# Semi-Random Models and Robustness in Unsupervised Learning

Aravindan Vijayaraghavan (Northwestern University)

Probabilistic models are widely used in statistical inference, and for understanding the computational tractability of several unsupervised learning tasks. However, a common criticism of most existing learning algorithms is that their guarantees strongly rely on the unrealistic assumption that the instance is generated exactly from the model. Semi-random models provide a framework to reason about robustness of algorithms to modeling errors by incorporating both adversarial and random choices in instance generation.

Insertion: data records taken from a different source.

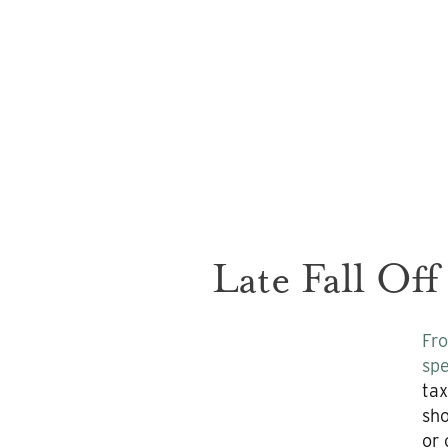
Late Fall Off
Fro
spe
tax
sho
or 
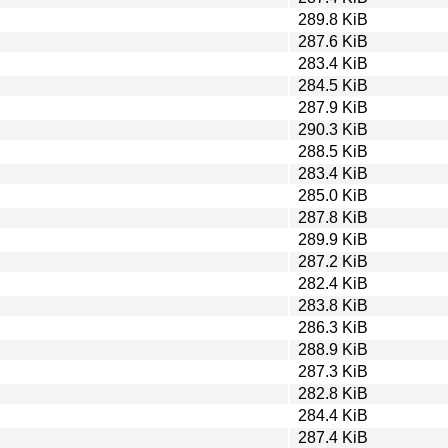
289.8 KiB
287.6 KiB
283.4 KiB
284.5 KiB
287.9 KiB
290.3 KiB
288.5 KiB
283.4 KiB
285.0 KiB
287.8 KiB
289.9 KiB
287.2 KiB
282.4 KiB
283.8 KiB
286.3 KiB
288.9 KiB
287.3 KiB
282.8 KiB
284.4 KiB
287.4 KiB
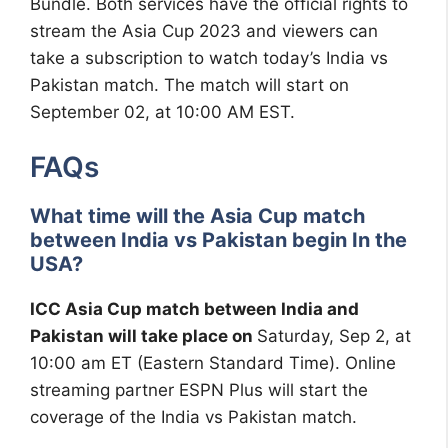
Bundle. Both services have the official rights to
stream the Asia Cup 2023 and viewers can
take a subscription to watch today’s India vs
Pakistan match. The match will start on
September 02, at 10:00 AM EST.
FAQs
What time will the Asia Cup match
between India vs Pakistan begin In the
USA?
ICC Asia Cup match between India and
Pakistan will take place on
Saturday, Sep 2, at
10:00 am ET (Eastern Standard Time). Online
streaming partner ESPN Plus will start the
coverage of the India vs Pakistan match.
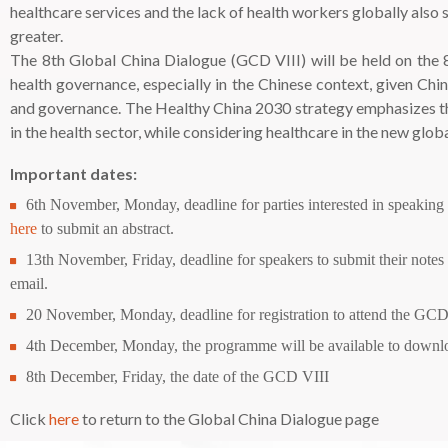
healthcare services and the lack of health workers globally also
greater.
The 8th Global China Dialogue (GCD VIII) will be held on the 8
health governance, especially in the Chinese context, given C
and governance. The Healthy China 2030 strategy emphasizes the 
in the health sector, while considering healthcare in the new gl
Important dates:
6th November, Monday, deadline for parties interested in speaking
here
to submit an abstract.
13th November, Friday, deadline for speakers to submit their notes f
email.
20 November, Monday, deadline for registration to attend the GCD
4th December, Monday, the programme will be available to downloa
8th December, Friday, the date of the GCD VIII
Click
here
to return to the Global China Dialogue page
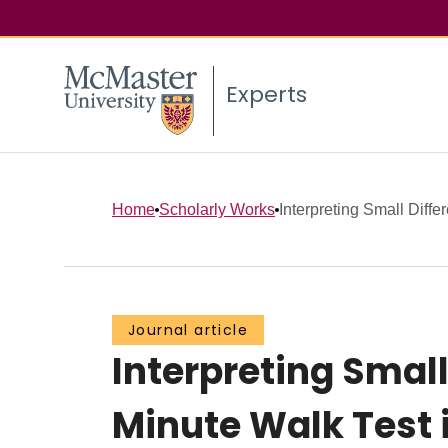
Experts
Home
Scholarly Works
Interpreting Small Diffe
Journal article
Interpreting Small
Minute Walk Test 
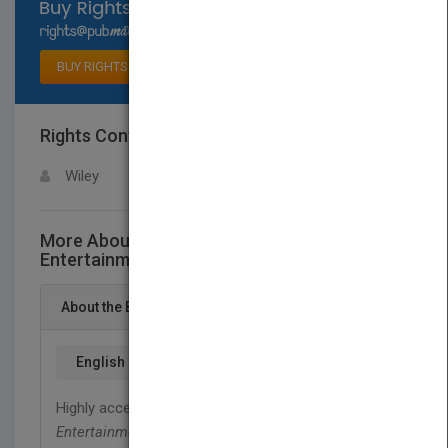
Select available rights
BUY RIGHTS
Rights Contact
LOGIN FOR MORE DETAILS
Wiley
More About This Title Travel and
Entertainment (T&E) Best Practices
About the Book
English
Highly accessible and applicable,
Travel and
Entertainment Best Practices
provides you with a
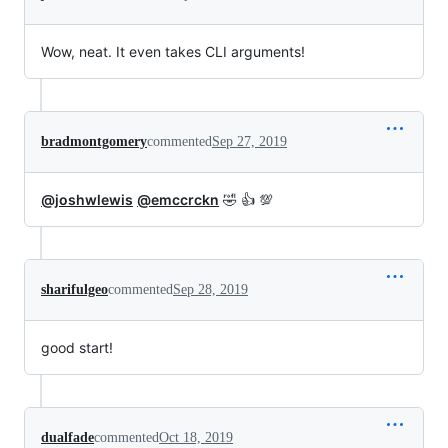
Wow, neat. It even takes CLI arguments!
bradmontgomery
commented
Sep 27, 2019
@joshwlewis
@emccrckn
🤣 👍 💯
sharifulgeo
commented
Sep 28, 2019
good start!
dualfade
commented
Oct 18, 2019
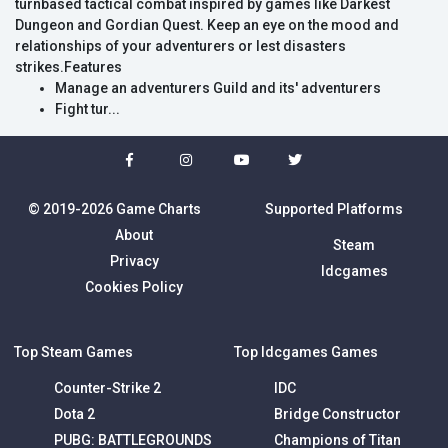
turnbased tactical combat inspired by games like Darkest
Dungeon and Gordian Quest. Keep an eye on the mood and
relationships of your adventurers or lest disasters
strikes.Features
Manage an adventurers Guild and its' adventurers
Fight tur...
© 2019-2026 Game Charts
Supported Platforms
About
Steam
Privacy
Idcgames
Cookies Policy
Top Steam Games
Top Idcgames Games
Counter-Strike 2
IDC
Dota 2
Bridge Constructor
PUBG: BATTLEGROUNDS
Champions of Titan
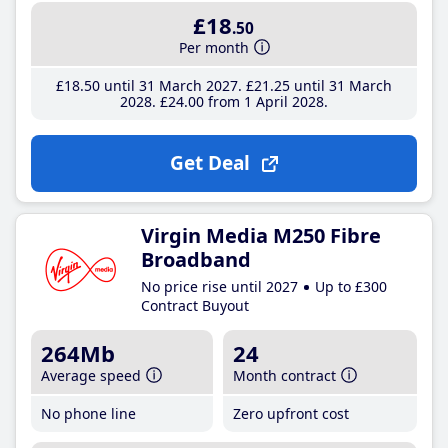
£18
.50
Per month
£18
.50
until 31 March 2027
£21
.25
until 31 March
2028
£24
.00
from 1 April 2028
Get Deal
Virgin Media M250 Fibre
Broadband
No price rise until 2027
Up to £300
Contract Buyout
264Mb
24
Average speed
Month contract
No phone line
Zero upfront cost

In this talk, I will describe new semi-random models for two different problems in unsupervised learning: dictionary learning, and clustering mixtures of Gaussians. In dictionary learning the task is to learn a hidden incoherent basis/dictionary A given data Y=AX that represents unknown sparse linear combinations (corresponding to columns of X) of the basis elements. Existing algorithms learn A and X efficiently, assuming strong distributional assumptions about both the supports of the columns of X and the values of these non-zero entries. In the first part of the talk, I will describe a more general semi-random model for dictionary learning aimed at capturing almost arbitrary distributions for the sparse supports, and give a new polynomial time algorithm for learning incoherent over-complete dictionaries under the semi-random model. Finally (time permitting), I will describe a natural semi-random model for k-means clustering that generalizes mixtures of k Gaussians, and demonstrate how the Lloyds algorithm successfully recovers the ground-truth clustering up to near optimal accuracy. Based on joint works with Pranjal Awasthi.